Mortimer wrote that “the limited national derogations for cancer services” were “a particular area of worry”.
Mortimer said “further strike dates will be announced by the RCN for January 2023 and beyond” unless the government “indicates a willingness to negotiate on pay-related matters”.
It was likely that these strikes “will be for a longer time period on each occasion and will cover a greater number of organisations in England”, he added.
The initial strike will affect about 65 NHS trusts in England and Wales and a further 11 in Northern Ireland.
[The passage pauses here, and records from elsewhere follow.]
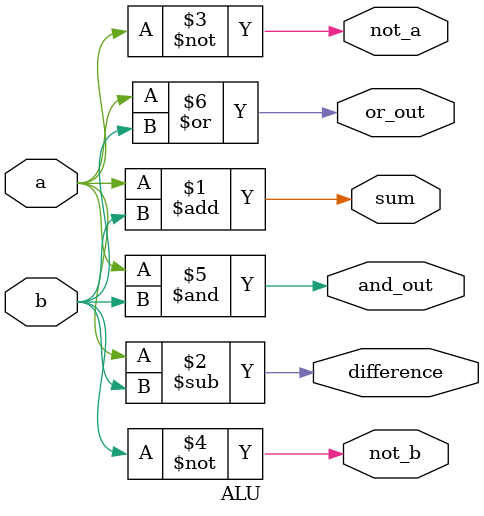
<source format=v>
`timescale 1ns / 1ps


module ALU(
input a,b,
output sum,
output difference,
output not_a,
output not_b,
output and_out,
output  or_out
);
assign sum=a+b;
assign difference=a-b;
assign not_a=~a;
assign not_b=~b;
assign and_out=a&b;
assign or_out=a|b; 
endmodule

</source>
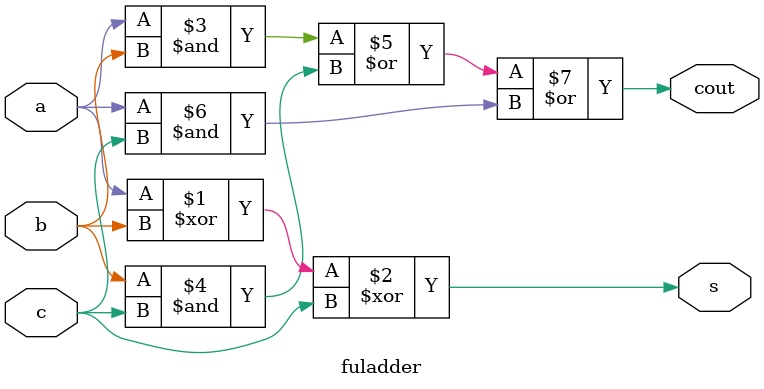
<source format=v>
module fuladder(s,cout,a,b,c);
input a,b,c;
output s,cout;
assign s=a^b^c;
assign cout=(a&b)|(b&c)|(a&c);

endmodule
</source>
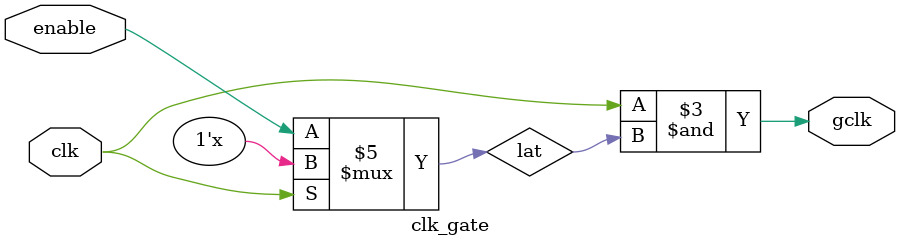
<source format=v>
module clk_gate(
 input wire clk,
 input wire enable,
 output wire gclk
);

 reg lat;
 always @(clk or enable)
  if(!clk)
    lat = enable;

 assign gclk = clk & lat;
endmodule

</source>
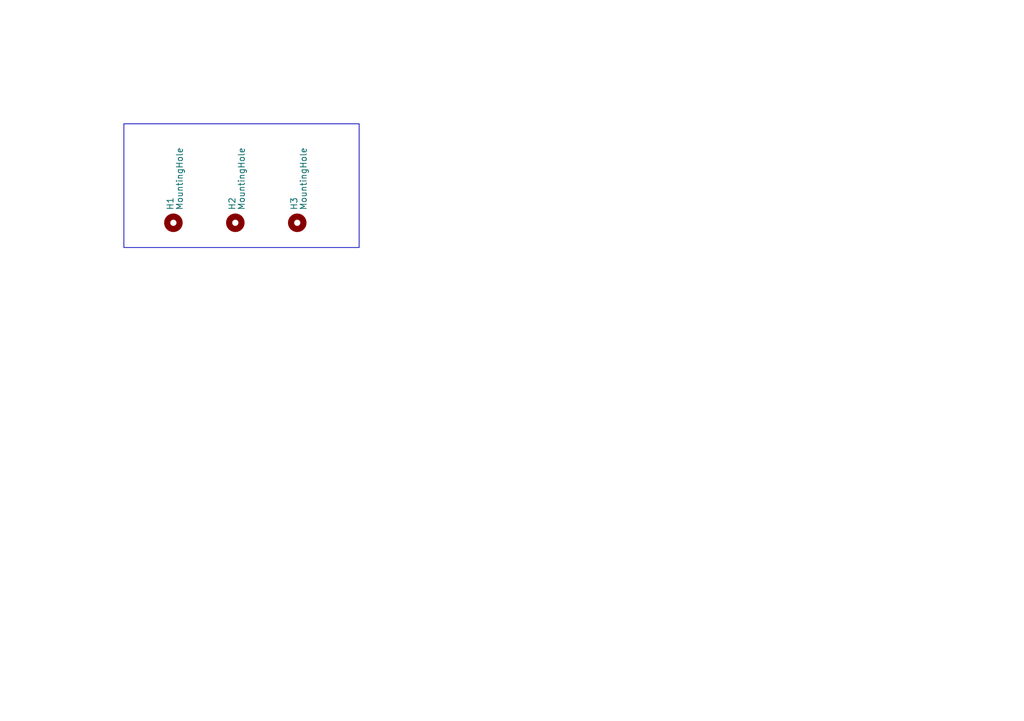
<source format=kicad_sch>
(kicad_sch (version 20230121) (generator eeschema)

  (uuid 139e3044-b870-4b2f-acfa-8b057932fd92)

  (paper "A5")

  (lib_symbols
    (symbol "Mechanical:MountingHole" (pin_names (offset 1.016)) (in_bom yes) (on_board yes)
      (property "Reference" "H" (at 0 5.08 0)
        (effects (font (size 1.27 1.27)))
      )
      (property "Value" "MountingHole" (at 0 3.175 0)
        (effects (font (size 1.27 1.27)))
      )
      (property "Footprint" "" (at 0 0 0)
        (effects (font (size 1.27 1.27)) hide)
      )
      (property "Datasheet" "~" (at 0 0 0)
        (effects (font (size 1.27 1.27)) hide)
      )
      (property "ki_keywords" "mounting hole" (at 0 0 0)
        (effects (font (size 1.27 1.27)) hide)
      )
      (property "ki_description" "Mounting Hole without connection" (at 0 0 0)
        (effects (font (size 1.27 1.27)) hide)
      )
      (property "ki_fp_filters" "MountingHole*" (at 0 0 0)
        (effects (font (size 1.27 1.27)) hide)
      )
      (symbol "MountingHole_0_1"
        (circle (center 0 0) (radius 1.27)
          (stroke (width 1.27) (type default))
          (fill (type none))
        )
      )
    )
  )


  (rectangle (start 25.4 25.4) (end 73.66 50.8)
    (stroke (width 0) (type default))
    (fill (type none))
    (uuid 9db3268d-d756-4cf8-8318-7f533bfb31f4)
  )

  (symbol (lib_id "Mechanical:MountingHole") (at 60.96 45.72 90) (unit 1)
    (in_bom yes) (on_board yes) (dnp no) (fields_autoplaced)
    (uuid 016143c5-629e-4c59-91df-c53b47bf086f)
    (property "Reference" "H3" (at 60.3163 43.18 0)
      (effects (font (size 1.27 1.27)) (justify left))
    )
    (property "Value" "MountingHole" (at 62.2373 43.18 0)
      (effects (font (size 1.27 1.27)) (justify left))
    )
    (property "Footprint" "MountingHole:MountingHole_2.5mm" (at 60.96 45.72 0)
      (effects (font (size 1.27 1.27)) hide)
    )
    (property "Datasheet" "~" (at 60.96 45.72 0)
      (effects (font (size 1.27 1.27)) hide)
    )
    (instances
      (project "kha-bgt-spacer"
        (path "/139e3044-b870-4b2f-acfa-8b057932fd92"
          (reference "H3") (unit 1)
        )
      )
    )
  )

  (symbol (lib_id "Mechanical:MountingHole") (at 48.26 45.72 90) (unit 1)
    (in_bom yes) (on_board yes) (dnp no) (fields_autoplaced)
    (uuid 19570f29-f921-4374-9aa7-fe31ebdfa2d4)
    (property "Reference" "H2" (at 47.6163 43.18 0)
      (effects (font (size 1.27 1.27)) (justify left))
    )
    (property "Value" "MountingHole" (at 49.5373 43.18 0)
      (effects (font (size 1.27 1.27)) (justify left))
    )
    (property "Footprint" "MountingHole:MountingHole_2.5mm" (at 48.26 45.72 0)
      (effects (font (size 1.27 1.27)) hide)
    )
    (property "Datasheet" "~" (at 48.26 45.72 0)
      (effects (font (size 1.27 1.27)) hide)
    )
    (instances
      (project "kha-bgt-spacer"
        (path "/139e3044-b870-4b2f-acfa-8b057932fd92"
          (reference "H2") (unit 1)
        )
      )
    )
  )

  (symbol (lib_id "Mechanical:MountingHole") (at 35.56 45.72 90) (unit 1)
    (in_bom yes) (on_board yes) (dnp no) (fields_autoplaced)
    (uuid 66dc4b97-5027-4474-b455-9ffb75f6db5a)
    (property "Reference" "H1" (at 34.9163 43.18 0)
      (effects (font (size 1.27 1.27)) (justify left))
    )
    (property "Value" "MountingHole" (at 36.8373 43.18 0)
      (effects (font (size 1.27 1.27)) (justify left))
    )
    (property "Footprint" "MountingHole:MountingHole_2.5mm" (at 35.56 45.72 0)
      (effects (font (size 1.27 1.27)) hide)
    )
    (property "Datasheet" "~" (at 35.56 45.72 0)
      (effects (font (size 1.27 1.27)) hide)
    )
    (instances
      (project "kha-bgt-spacer"
        (path "/139e3044-b870-4b2f-acfa-8b057932fd92"
          (reference "H1") (unit 1)
        )
      )
    )
  )

  (sheet_instances
    (path "/" (page "1"))
  )
)

</source>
As many as 100,000 nurses will walk out.
Steve Barclay, health and social care secretary, said it was “deeply regrettable some union members are going ahead with strike action”, adding he was “concerned about the risk that strikes pose to patients”.
Cullen accused Barclay on Monday of “[closing] the books” by refusing to discuss the union’s pay demand.
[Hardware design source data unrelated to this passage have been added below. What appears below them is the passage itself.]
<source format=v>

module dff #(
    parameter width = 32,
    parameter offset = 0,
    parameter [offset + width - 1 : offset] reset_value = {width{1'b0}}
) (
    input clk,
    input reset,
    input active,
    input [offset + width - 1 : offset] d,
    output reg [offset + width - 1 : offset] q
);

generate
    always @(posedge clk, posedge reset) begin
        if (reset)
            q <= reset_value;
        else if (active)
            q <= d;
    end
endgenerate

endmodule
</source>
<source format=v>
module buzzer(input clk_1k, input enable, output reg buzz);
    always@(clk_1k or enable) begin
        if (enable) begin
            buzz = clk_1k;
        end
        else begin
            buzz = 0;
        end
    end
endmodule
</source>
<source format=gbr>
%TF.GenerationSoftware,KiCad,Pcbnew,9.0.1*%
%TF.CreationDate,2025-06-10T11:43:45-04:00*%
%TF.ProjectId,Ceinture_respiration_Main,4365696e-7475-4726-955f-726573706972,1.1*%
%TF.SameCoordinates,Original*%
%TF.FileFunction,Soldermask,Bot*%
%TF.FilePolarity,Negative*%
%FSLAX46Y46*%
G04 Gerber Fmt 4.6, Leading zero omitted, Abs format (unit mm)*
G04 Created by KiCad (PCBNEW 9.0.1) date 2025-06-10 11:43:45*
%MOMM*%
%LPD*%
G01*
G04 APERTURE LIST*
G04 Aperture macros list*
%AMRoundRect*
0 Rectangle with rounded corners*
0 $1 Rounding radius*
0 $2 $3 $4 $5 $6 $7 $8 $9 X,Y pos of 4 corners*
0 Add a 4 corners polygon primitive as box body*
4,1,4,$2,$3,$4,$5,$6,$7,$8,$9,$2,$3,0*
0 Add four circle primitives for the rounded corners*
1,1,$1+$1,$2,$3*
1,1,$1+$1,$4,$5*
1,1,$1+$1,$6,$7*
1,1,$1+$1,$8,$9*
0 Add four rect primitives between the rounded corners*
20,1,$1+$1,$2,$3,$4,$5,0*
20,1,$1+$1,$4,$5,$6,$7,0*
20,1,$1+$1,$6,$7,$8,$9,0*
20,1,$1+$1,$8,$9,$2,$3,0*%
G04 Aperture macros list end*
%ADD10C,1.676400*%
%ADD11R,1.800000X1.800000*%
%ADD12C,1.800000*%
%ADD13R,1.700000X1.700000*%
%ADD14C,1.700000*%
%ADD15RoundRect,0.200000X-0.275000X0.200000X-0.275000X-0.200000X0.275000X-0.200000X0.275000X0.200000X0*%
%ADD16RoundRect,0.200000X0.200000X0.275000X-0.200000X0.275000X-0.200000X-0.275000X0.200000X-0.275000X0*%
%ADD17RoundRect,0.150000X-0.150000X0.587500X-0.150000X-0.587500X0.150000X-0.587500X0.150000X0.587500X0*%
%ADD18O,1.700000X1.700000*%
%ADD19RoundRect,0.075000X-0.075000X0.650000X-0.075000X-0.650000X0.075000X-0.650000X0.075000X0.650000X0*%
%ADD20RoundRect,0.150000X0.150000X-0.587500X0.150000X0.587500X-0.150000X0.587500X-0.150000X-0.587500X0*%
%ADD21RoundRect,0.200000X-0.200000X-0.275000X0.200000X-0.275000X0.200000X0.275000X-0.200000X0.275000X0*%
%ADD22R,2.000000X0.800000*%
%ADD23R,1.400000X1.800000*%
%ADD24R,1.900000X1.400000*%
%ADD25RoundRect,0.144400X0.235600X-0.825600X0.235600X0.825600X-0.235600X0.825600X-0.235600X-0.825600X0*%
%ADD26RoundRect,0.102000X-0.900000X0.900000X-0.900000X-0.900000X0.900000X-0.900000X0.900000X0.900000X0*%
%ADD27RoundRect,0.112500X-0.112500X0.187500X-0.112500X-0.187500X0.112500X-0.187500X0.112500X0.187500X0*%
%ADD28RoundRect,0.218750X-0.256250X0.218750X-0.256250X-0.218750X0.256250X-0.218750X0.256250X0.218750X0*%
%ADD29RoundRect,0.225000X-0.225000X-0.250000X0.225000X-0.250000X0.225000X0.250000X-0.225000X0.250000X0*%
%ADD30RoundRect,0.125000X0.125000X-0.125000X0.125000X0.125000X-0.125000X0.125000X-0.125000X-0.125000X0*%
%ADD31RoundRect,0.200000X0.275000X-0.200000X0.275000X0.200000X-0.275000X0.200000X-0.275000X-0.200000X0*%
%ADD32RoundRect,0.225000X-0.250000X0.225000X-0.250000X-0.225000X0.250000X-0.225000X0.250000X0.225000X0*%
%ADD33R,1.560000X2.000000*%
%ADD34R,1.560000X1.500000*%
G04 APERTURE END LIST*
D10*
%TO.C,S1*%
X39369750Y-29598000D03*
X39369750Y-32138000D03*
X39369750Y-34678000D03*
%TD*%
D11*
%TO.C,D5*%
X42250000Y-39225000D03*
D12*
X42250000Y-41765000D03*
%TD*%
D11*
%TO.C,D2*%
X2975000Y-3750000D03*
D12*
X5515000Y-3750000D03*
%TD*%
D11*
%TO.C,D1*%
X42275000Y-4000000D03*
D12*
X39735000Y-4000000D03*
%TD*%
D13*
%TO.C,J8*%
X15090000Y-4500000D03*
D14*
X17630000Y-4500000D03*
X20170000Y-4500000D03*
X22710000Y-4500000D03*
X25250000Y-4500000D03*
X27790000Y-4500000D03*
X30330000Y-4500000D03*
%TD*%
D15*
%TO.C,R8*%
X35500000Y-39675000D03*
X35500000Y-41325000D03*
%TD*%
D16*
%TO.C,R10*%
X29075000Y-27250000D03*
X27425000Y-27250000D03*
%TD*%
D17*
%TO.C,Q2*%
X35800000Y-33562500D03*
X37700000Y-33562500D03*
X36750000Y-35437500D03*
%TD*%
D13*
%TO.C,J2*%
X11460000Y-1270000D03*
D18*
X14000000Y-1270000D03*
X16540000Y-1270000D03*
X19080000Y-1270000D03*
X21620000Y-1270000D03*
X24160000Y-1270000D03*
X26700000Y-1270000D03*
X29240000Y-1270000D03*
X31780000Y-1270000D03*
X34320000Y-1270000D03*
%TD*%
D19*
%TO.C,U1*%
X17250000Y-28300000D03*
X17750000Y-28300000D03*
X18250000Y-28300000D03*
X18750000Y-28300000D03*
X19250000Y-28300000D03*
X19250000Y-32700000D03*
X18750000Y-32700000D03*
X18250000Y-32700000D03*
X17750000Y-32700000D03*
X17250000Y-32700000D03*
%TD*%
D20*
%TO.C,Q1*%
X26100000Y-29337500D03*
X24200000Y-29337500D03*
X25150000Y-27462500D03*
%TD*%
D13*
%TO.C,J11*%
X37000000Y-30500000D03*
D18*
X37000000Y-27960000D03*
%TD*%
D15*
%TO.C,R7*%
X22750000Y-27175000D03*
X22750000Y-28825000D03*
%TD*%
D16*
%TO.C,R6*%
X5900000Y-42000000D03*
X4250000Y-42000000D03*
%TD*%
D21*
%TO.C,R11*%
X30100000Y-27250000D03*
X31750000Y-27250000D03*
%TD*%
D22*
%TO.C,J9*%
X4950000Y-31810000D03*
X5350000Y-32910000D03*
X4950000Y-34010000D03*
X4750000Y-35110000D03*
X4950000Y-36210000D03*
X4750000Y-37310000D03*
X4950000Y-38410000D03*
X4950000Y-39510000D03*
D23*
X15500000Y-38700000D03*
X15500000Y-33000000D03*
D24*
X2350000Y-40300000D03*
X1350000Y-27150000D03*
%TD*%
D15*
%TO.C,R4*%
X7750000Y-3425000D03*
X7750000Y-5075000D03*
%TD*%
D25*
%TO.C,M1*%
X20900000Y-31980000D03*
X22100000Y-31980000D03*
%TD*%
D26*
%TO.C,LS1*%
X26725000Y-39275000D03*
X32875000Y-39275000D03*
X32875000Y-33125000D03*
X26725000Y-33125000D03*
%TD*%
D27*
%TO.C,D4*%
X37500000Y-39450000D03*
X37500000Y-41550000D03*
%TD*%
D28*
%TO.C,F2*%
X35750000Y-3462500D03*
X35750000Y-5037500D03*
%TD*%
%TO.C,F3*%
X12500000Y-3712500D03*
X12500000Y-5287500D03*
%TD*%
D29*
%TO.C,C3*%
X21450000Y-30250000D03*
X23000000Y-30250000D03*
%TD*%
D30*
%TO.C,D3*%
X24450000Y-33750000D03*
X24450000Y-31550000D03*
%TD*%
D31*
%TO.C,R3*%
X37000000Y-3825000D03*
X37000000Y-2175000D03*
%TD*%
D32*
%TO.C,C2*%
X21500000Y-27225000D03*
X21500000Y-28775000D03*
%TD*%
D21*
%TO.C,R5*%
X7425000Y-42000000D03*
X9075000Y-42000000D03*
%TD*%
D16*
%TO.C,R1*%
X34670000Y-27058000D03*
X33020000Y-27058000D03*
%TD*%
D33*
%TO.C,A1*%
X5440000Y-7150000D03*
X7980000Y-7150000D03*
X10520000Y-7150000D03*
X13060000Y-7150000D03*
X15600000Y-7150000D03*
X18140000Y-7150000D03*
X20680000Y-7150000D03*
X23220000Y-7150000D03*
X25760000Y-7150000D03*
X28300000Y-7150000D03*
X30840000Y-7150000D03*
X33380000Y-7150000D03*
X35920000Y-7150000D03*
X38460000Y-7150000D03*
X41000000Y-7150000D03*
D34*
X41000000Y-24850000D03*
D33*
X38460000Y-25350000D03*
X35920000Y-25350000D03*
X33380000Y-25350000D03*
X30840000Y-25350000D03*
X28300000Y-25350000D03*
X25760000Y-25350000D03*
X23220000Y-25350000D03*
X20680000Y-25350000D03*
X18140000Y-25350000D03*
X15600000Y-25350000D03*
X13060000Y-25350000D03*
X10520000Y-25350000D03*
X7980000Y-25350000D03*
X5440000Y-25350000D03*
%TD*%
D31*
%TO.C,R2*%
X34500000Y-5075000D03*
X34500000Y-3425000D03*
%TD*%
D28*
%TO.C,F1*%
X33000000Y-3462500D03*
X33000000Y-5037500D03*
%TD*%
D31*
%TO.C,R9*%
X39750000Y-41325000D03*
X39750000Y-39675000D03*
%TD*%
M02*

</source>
Barclay has declined to discuss the pay claim on the grounds that the government has accepted the recommendation of an independent review body and does not have a role to play.
Nurses in Scotland have pulled back from strikes while they consider an offer from the Scottish government giving an average 7.5 per cent increase.
Charlotte McArdle, NHS deputy chief nursing officer, said while the RCN-led strikes would cause inevitable disruption to services, “local NHS teams have worked hard to maintain as many appointments as possible, so it is important people attend appointments as planned unless they have been contacted for it to be rearranged”.
The RCN said it was the responsibility of each NHS employer to ensure services were safe. If employers were not able to maintain services, they could request additional derogations, it added.
Should a major incident be declared in an NHS trust area during the strikes, nurses would leave picket lines to help, said the RCN.
Alongside nurses, Royal Mail workers will stage a second day of strikes on Thursday.
Meanwhile, transport minister Huw Merriman is preparing to hold fresh talks with industry executives and union leaders after strikes brought large parts of the railway network to a halt for a second consecutive day on Wednesday.
Merriman will meet the RMT union, train operating companies and infrastructure owner Network Rail on Thursday.
About 40,000 RMT members continued a 48-hour strike on Wednesday, with more walkouts scheduled for Friday and Saturday. Thursday and Sunday will also have fewer morning services than normal as the network recovers from industrial action.